§ Your assignment
The expected output is every line from the one containing "といったマンガ家たちの声を届ける" to the end of the data below, exactly, and no other line.
──────── Data ────────
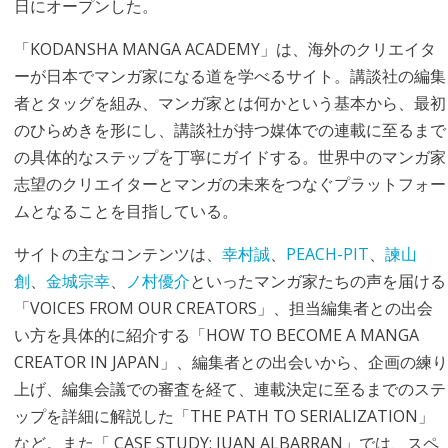
日にオープンした。
「KODANSHA MANGA ACADEMY」は、海外のクリエイタ
ーが日本でマンガ家になる道を学べるサイト。講談社の編集
者とタッグを組み、マンガ家とは何かという基本から、最初
のひらめきを形にし、講談社が持つ媒体での連載に至るまで
の具体的なステップを丁寧にガイドする。世界中のマンガ家
志望のクリエイターとマンガの未来をつなぐプラットフォー
ムとなることを目指している。
サイトの主なコンテンツは、
幸村誠
、
PEACH-PIT
、
諫山
創
、
金城宗幸
、
ノ村優介
といったマンガ家たちの声を届ける
「VOICES FROM OUR CREATORS」、担当編集者との出会
い方を具体的に紹介する「HOW TO BECOME A MANGA
CREATOR IN JAPAN」、編集者との出会いから、企画の練り
上げ、編集会議での審査を経て、連載決定に至るまでのステ
ップを詳細に解説した「THE PATH TO SERIALIZATION」
など。また「 CASE STUDY: JUAN ALBARRAN」では、スペ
────────
§ Exercise result
といったマンガ家たちの声を届ける
「VOICES FROM OUR CREATORS」、担当編集者との出会
い方を具体的に紹介する「HOW TO BECOME A MANGA
CREATOR IN JAPAN」、編集者との出会いから、企画の練り
上げ、編集会議での審査を経て、連載決定に至るまでのステ
ップを詳細に解説した「THE PATH TO SERIALIZATION」
など。また「 CASE STUDY: JUAN ALBARRAN」では、スペ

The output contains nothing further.